По другую сторону улицы располагалась Обсерваторская роща. Деревья, которыми порос весь холм, освещенные снизу окнами окружающих домов, казалось, раздвигали тьму, подпирая ее своими кронами. Их сень была такой густой, что сквозь нее не проникали огни самой обсерватории на вершине холма, построенной еще в восемнадцатом веке, в период небывалого расцвета Стокгольма. Теперь там было кафе, и, когда я в первый раз в нем побывал, меня поразило, насколько тут ближе ощущается восемнадцатый век, чем в Норвегии, особенно по сравнению с сельской местностью. Норвежская крестьянская усадьба постройки, скажем, 1720-х годов, выглядит древностью, в то время как все великолепные здания Стокгольма того же периода производят впечатление едва ли не современных построек. Помню, как однажды сестра моей бабушки с материнской стороны, Боргхиль, жившая в маленьком домике над тем местом, где когда-то стояла родовая усадьба семьи, рассказывала мне, сидя на веранде, что здесь вплоть до шестидесятых годов еще стояли дома шестнадцатого века, потом их снесли, чтобы освободить место для современных построек. Этот рассказ произвел на меня поразительное впечатление: ведь в Стокгольме встретить здание того же периода кажется самым обычным делом. Может, все дело в том, что это близко касалось моей семьи, а потому и меня? В том, что йолстерская старина затрагивала меня гораздо ближе, чем стокгольмская? Видимо, так и есть, подумал я и на несколько секунд закрыл глаза, чтобы прогнать ощущение, что я – идиот, раз мне пришла в голову подобная мысль, со всей очевидностью основанная на иллюзии. У меня не было своей истории, вот я и сочинил ее себе, как какой-нибудь идеолог нацистской партии из спального пригорода.
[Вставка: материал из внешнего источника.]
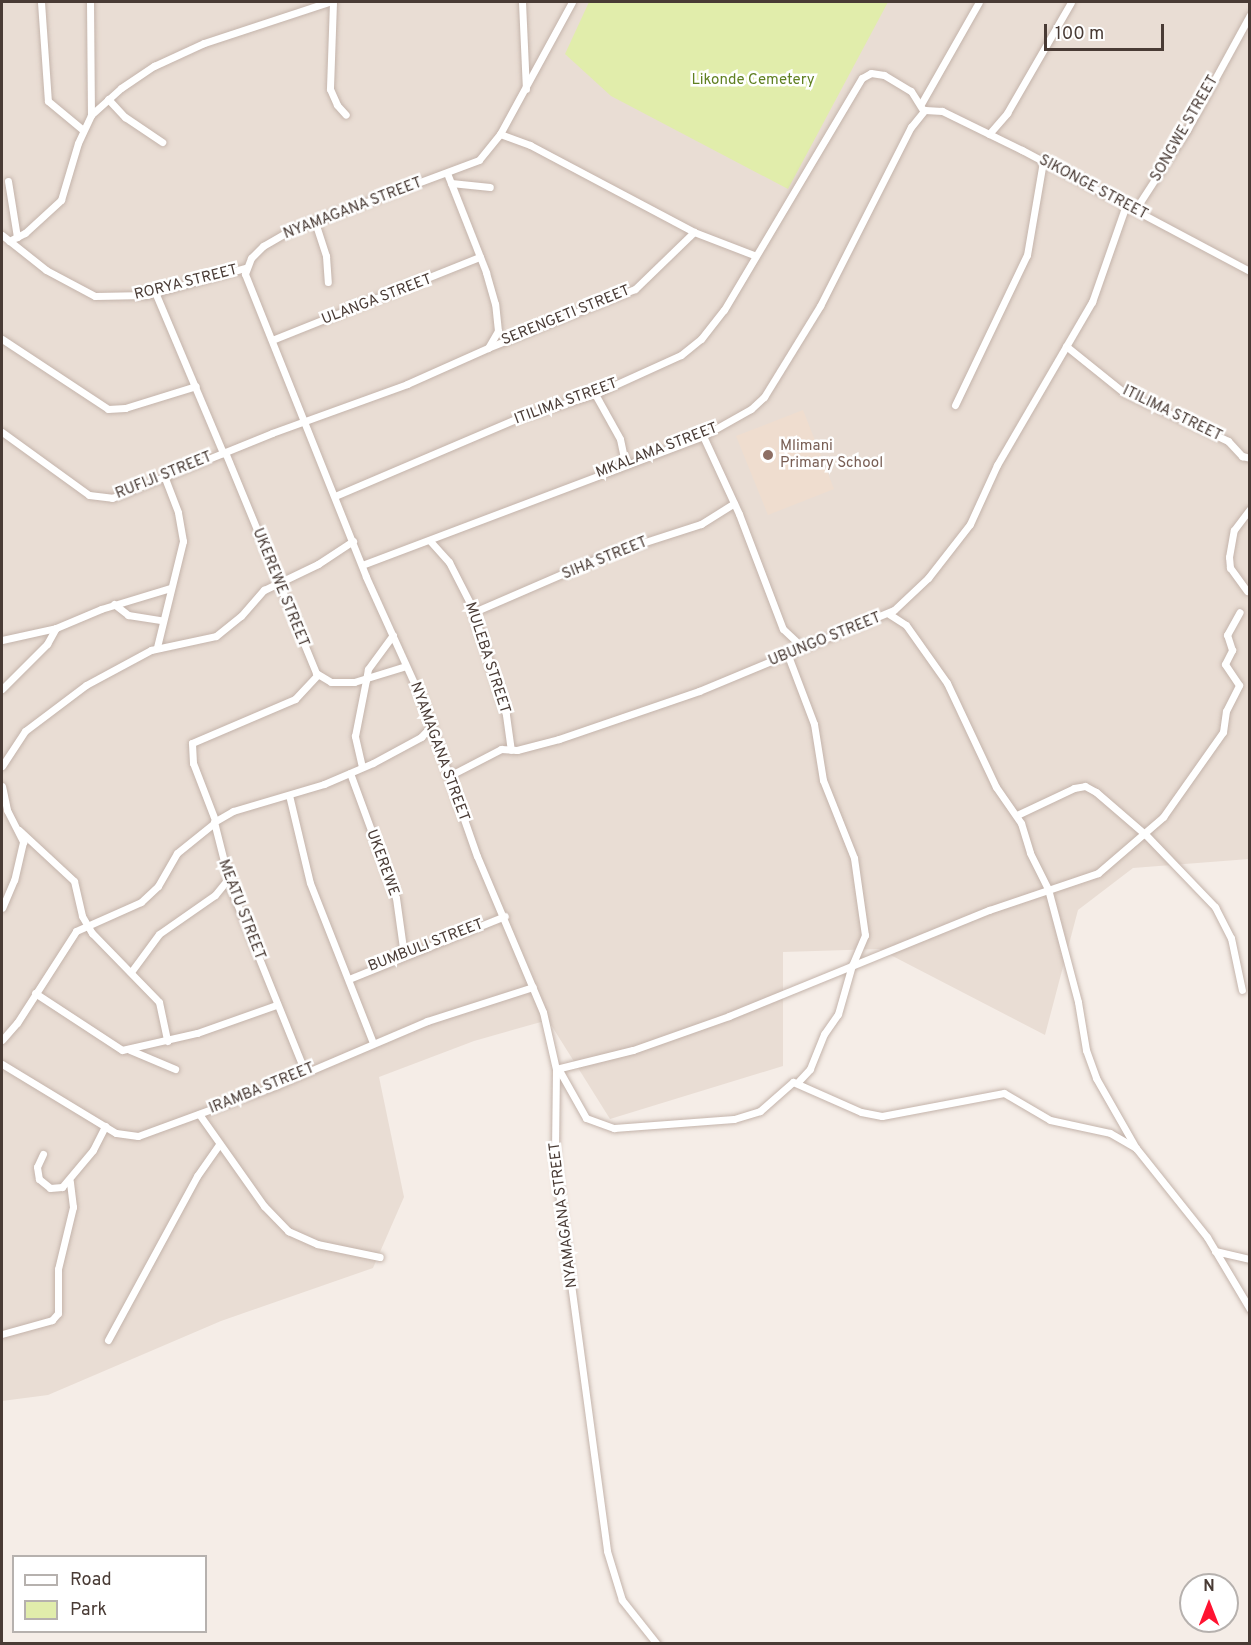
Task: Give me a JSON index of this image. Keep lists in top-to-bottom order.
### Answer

Я пошел дальше по улице, завернул за угол и очутился на Холлендергатан. Безлюдная и уставленная заснеженными автомобилями, она соединяла две главные улицы города – Свеавеген и Дротнинггатан, – оставаясь задворками из задворков. Я переложил сумку в левую руку, а правой потянулся к шапке, чтобы стряхнуть с нее нападавший снег, одновременно пригнув голову, чтобы не стукнуться об установленные посреди тротуара строительные леса. Где-то в вышине хлопал на ветру натянутый на них брезент. Когда я вышел из образованного этой конструкцией туннеля, передо мной вырос мужчина с таким выражением лица, что я невольно остановился.
– Перейдите на ту сторону, – сказал он. – Тут в доме пожар. Мало ли, вдруг там что-нибудь взорвется.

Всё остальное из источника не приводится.